Container of the Week – kaggle/python

Machine Learning is a very popular field at the moment and is something that’s in the news and geek culture a lot.  Kaggle is a machine learning competition site where you can take part in a (usually sponsored) competition to apply your skills and solve a real-world problem.

Putting aside the controversial nature of spec work (read no!spec and this Wired article for some background) Kaggle have put together a pretty nice container image for getting started with machine learning.

The kaggle/python container is a pre-built environment that includes SciPy, the principal package for doing machine learning in Python.
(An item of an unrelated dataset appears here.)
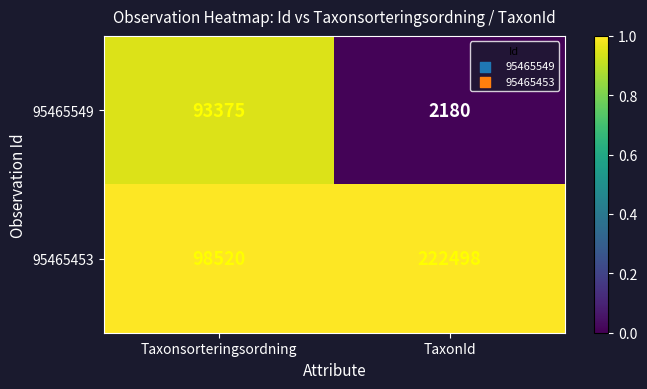

Between Taxonsorteringsordning and TaxonId, which series saw the biggest shift?

95465453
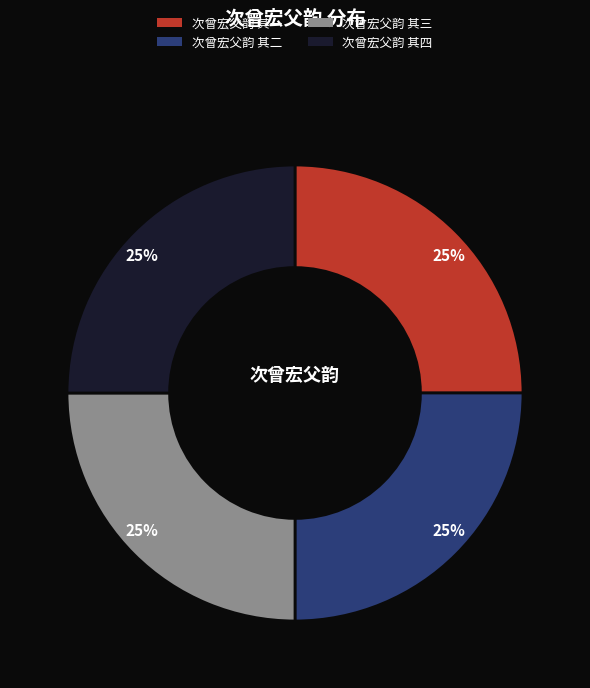

Is there any slice that represents more than half of the pie?

No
SciPy consists of a number of sub-packages which might be familiar:

  • NumPy for numerical computation using arrays and matrices,
  • Pandas for data frame manipulation and analysis,
  • Matplotlib to generate production-quality graphs; and
  • IPython for working interactively with data

That sounds like a great set of tools, which it is, but that container image is absolutely enormous: 9.1GB. This is more than grabbing a coffee while the command completes and more like lunch.

$ docker pull kaggle/python

There are a couple of ways to get started using this container. To run a regular old-school Python REPL just call docker run like you would expect:

$ docker run --rm -it kaggle/python python
Python 3.6.1 |Anaconda 4.4.0 (64-bit)| (default, May 11 2017, 13:09:58)
[GCC 4.4.7 20120313 (Red Hat 4.4.7-1)] on linux
Type "help", "copyright", "credits" or "license" for more information.
>>>

As you can see the container is based on the well-known Anaconda distribution which is a package manager and platform for data science.

The other way to use the kaggle/python container is to run a Jupyter notebook server. Run the container server like this:

$ docker run --rm -it \
    -v $PWD:/tmp/working -w=/tmp/working \
    -p 8888:8888 kaggle/python jupyter notebook \
    --no-browser --ip="0.0.0.0" \
    --notebook-dir=/tmp/working \
    --allow-root

Browse to http://localhost:8888 to start using the notebook

This is a somewhat complicated command line that does a couple of useful things. Firstly it uses Docker to map the current working directory to /tmp/working in the container which is useful if this is where your code and data is. Secondly it runs jupyter as a server inside the container and uses /tmp/working as the notebook directory.

When you initially connect to the  notebook you will need to enter a random token that’s generated at startup. Examine the log output when starting up the container and cut & paste the value of the token.